◆ The records
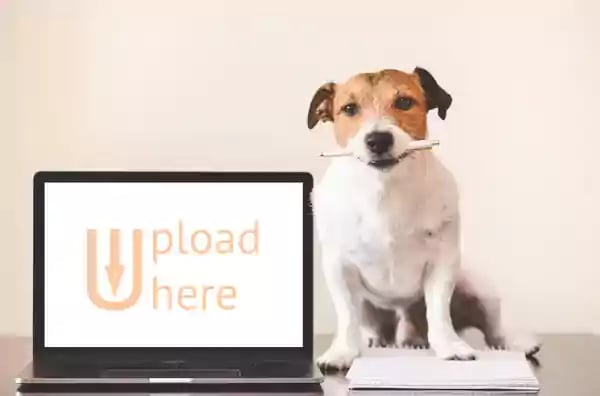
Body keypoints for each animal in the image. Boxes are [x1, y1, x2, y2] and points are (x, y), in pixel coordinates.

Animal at [308, 65, 540, 372]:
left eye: (404, 102)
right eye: (349, 108)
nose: (378, 140)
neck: (385, 189)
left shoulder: (443, 263)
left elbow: (439, 312)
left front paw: (450, 347)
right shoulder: (339, 267)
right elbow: (347, 314)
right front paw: (342, 351)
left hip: (480, 290)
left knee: (493, 329)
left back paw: (513, 344)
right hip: (370, 306)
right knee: (372, 325)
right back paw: (378, 340)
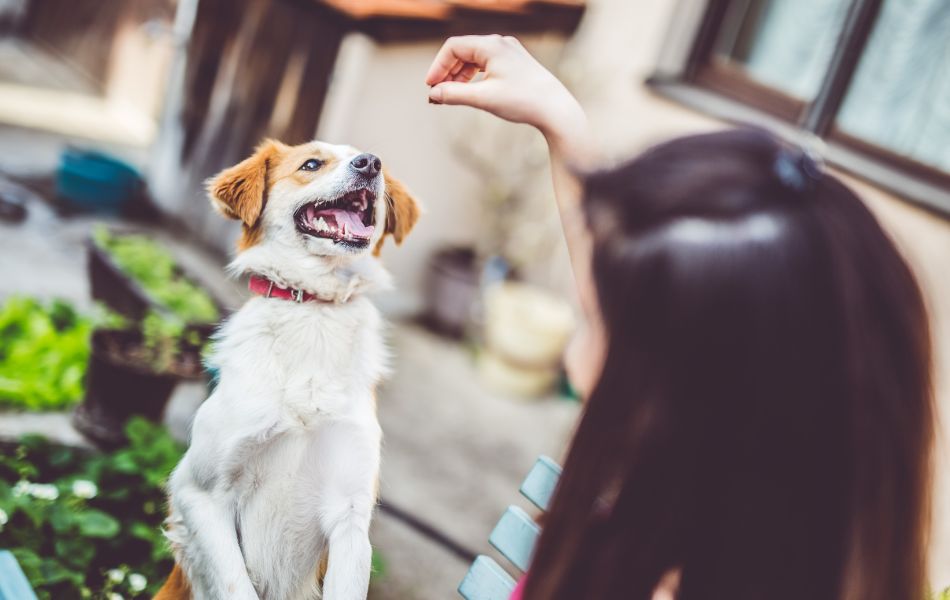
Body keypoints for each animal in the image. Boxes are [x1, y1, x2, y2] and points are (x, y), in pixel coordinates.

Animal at [156, 138, 420, 596]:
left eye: (376, 165)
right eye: (311, 164)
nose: (370, 163)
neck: (313, 310)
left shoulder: (351, 516)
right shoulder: (199, 494)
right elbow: (236, 586)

◆ Problem details
Search the entries for the word "left" and pick out every line that holds it.

◆ Written response
left eye: (404, 102)
left shoulder: (443, 263)
left elbow: (439, 312)
left front paw: (450, 347)
left hip: (480, 290)
left knee: (493, 329)
left back paw: (513, 344)
left eye: (376, 165)
left shoulder: (351, 516)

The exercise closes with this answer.